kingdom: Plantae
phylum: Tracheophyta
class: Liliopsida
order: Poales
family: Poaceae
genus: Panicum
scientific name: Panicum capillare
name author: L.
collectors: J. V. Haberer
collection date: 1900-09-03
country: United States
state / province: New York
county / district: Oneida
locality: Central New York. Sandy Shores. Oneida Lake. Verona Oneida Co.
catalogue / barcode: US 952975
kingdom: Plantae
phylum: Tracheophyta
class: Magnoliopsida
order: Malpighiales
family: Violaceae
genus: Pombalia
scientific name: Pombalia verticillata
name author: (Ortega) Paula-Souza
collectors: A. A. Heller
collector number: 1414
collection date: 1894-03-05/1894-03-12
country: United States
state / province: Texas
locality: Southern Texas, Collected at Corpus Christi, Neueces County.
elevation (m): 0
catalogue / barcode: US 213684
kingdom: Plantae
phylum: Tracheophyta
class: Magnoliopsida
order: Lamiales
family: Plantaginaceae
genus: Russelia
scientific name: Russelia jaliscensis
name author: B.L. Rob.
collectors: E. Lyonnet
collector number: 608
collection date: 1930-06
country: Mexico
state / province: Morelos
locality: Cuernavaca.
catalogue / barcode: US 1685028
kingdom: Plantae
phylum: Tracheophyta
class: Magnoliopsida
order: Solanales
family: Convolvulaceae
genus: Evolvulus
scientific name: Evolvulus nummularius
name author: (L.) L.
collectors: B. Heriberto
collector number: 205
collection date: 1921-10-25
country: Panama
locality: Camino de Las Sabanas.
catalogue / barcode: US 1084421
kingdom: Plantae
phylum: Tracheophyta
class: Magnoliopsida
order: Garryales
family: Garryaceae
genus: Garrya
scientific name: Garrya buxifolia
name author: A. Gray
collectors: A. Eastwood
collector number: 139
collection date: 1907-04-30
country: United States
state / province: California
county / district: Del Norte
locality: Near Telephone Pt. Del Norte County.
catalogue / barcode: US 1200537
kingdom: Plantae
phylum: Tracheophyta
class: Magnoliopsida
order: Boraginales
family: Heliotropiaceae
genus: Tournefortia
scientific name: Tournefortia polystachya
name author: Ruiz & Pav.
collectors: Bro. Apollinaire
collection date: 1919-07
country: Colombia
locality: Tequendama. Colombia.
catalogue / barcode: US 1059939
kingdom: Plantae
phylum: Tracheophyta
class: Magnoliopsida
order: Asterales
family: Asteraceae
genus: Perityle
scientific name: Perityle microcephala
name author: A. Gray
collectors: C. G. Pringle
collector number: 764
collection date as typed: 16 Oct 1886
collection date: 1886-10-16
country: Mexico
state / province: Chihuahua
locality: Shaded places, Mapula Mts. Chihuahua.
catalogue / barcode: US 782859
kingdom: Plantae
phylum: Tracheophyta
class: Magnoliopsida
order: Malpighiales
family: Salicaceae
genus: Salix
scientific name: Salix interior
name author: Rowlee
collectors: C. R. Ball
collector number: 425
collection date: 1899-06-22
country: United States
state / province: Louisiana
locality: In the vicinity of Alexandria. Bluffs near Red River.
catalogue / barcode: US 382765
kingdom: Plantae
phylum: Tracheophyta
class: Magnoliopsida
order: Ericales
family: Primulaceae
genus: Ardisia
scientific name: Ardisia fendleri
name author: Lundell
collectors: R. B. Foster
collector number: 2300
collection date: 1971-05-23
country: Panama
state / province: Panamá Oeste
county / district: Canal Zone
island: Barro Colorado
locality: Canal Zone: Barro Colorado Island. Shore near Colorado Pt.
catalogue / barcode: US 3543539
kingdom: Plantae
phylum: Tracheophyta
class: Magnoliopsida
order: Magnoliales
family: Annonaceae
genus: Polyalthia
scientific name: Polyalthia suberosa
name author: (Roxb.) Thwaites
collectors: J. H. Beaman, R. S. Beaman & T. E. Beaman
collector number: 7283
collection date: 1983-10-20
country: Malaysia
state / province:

━━━━━━

Quote verbatim the lines of the material beginning with the line that contains "family: Violaceae" and continuing through the line that contains "genus: Russelia", including both of those lines and nothing else.

## EXERCISE RESPONSE
family: Violaceae
genus: Pombalia
scientific name: Pombalia verticillata
name author: (Ortega) Paula-Souza
collectors: A. A. Heller
collector number: 1414
collection date: 1894-03-05/1894-03-12
country: United States
state / province: Texas
locality: Southern Texas, Collected at Corpus Christi, Neueces County.
elevation (m): 0
catalogue / barcode: US 213684
kingdom: Plantae
phylum: Tracheophyta
class: Magnoliopsida
order: Lamiales
family: Plantaginaceae
genus: Russelia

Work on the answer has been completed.